The Directorate of National Savings (DNS) in a recent letter proposed the government to disallow institutional investment in the NSC.
The DNS also recommended lowering the individual investment ceiling on all tools except pensioner savings certificates. A client is now allowed to invest maximum Tk 30 lakh both in five-year Bangladesh sanchayapatra and three monthly profit bearing sanchayapatra, Tk 45 lakh in family savings certificates and Tk 50 lakh in pensioner sanchayapatra.
The DNS proposal also includes scraping the existing scope for joint investment in the savings tools to contain the investment in the tools.
“It has been decided in principle that the surge in investment in the government tools would be checked without cutting the rates of interest on the tools if the government accepts the proposals,” a DNS official told The New Nation.

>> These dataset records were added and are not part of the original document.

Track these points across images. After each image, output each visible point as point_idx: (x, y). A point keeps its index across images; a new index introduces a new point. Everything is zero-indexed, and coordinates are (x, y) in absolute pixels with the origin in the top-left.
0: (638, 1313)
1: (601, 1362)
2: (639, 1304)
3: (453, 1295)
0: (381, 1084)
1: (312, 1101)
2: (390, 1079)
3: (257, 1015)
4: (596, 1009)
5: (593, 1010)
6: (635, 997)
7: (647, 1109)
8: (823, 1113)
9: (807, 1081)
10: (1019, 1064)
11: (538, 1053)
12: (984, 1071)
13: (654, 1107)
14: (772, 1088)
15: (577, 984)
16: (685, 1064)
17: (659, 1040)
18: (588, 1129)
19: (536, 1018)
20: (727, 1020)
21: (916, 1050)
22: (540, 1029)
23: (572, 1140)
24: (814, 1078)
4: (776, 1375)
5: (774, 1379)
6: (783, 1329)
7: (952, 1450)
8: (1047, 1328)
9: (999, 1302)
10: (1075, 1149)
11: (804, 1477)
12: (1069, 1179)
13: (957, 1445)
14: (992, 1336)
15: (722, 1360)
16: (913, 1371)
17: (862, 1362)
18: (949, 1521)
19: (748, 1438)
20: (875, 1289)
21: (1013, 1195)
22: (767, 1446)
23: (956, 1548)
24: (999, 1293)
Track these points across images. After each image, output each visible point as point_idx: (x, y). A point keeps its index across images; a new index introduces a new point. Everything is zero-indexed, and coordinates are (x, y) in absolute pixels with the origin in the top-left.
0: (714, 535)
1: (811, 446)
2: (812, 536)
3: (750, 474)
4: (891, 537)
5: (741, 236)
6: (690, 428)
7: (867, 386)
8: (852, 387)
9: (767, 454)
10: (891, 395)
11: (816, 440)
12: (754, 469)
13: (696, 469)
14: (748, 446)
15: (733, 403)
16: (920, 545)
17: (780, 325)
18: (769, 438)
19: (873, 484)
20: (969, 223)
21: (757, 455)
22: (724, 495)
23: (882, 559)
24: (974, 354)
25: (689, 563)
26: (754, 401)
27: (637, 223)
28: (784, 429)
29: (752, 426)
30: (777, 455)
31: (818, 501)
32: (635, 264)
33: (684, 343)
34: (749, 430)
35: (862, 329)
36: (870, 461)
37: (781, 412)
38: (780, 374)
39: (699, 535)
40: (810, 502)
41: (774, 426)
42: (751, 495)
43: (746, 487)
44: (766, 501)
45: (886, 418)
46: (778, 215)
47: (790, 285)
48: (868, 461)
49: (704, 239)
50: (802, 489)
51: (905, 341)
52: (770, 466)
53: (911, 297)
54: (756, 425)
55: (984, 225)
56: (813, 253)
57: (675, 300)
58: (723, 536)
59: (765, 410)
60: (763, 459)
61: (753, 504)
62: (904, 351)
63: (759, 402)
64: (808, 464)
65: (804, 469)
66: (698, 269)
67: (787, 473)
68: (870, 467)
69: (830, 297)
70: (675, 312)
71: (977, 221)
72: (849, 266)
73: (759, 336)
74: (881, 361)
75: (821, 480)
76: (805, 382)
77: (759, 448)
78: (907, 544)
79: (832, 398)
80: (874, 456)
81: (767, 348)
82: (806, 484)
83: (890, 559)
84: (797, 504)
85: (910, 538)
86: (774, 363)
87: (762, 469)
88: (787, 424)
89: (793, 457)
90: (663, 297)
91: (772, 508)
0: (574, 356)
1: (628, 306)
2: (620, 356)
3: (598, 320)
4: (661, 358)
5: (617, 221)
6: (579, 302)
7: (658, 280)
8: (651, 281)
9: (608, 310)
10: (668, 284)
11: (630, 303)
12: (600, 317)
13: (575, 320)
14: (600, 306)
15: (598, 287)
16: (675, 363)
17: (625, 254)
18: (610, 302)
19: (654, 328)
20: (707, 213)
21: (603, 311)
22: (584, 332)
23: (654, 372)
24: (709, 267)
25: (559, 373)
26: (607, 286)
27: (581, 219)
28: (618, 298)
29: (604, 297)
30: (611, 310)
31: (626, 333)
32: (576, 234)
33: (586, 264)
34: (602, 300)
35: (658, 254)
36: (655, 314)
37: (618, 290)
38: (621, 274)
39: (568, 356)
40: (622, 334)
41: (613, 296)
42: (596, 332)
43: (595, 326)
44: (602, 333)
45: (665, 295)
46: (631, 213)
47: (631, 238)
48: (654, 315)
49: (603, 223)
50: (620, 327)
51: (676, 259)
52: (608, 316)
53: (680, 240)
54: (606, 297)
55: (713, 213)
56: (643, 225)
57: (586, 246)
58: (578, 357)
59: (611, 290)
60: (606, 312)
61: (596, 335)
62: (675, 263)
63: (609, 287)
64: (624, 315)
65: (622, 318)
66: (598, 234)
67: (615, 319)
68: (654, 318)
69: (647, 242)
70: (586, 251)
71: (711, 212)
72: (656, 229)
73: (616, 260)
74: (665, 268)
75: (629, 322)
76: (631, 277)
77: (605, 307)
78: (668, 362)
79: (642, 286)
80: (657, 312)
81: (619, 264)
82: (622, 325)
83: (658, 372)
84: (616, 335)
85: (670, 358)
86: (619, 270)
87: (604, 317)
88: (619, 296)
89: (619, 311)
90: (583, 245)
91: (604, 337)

The investment in the tools will decrease significantly if clients have to reveal sources of their invested fund in the deposit scripts of savings bonds and certificates, the proposal reads.
The DNS official said that a number people were now frequently investing their illegal income in savings tools to legalise their money.
The savings directorate also suggested that the government offer an increased interest rate to women, physically challenged people and aged persons against their investment in the tools to ensure their socio-economic protection.
The directorate, however, said that such investment limit should be set up to Tk 5 lakh.
The DNS official said that the majority of government agencies and corporate bodies had been keeping their provident and gratuity fund in the tools that played a vital role in the investment surge in the tools.
DNS Director General Bablu Kumar Saha told The New Nation that the directorate had submitted the proposals to the Finance Ministry after taking opinions from all stakeholders.
‘Since the proposals will ensure both the public and government interest, so we have placed the recommendations before the Finance Ministry,’ he said.
The DNS has prepared the proposals gathering the field-level experiences, he said, adding that the existing upward trend in investment would drop automatically once the ministry accepts the proposals.
According to the latest DNS data, the net investment in the tools increased by nearly 60 percent to Tk 49,669 crore in the July-June period of the last financial year (FY2016-17) compared with that of Tk 31,792 crore in the corresponding period of FY16.
People are now being forced to invest their money in the NSCs as the banks are offering hardly 7 per cent interest rate on their deposit products.
The rates the NSCs are offering range between 11.04 per cent and 11.76 per cent, a BB official said.
In the budget for FY17, the government had aimed to borrow Tk 19,610 crore from the NSCs, but it later revised the figure and set a borrowing target of Tk 45,000 crore.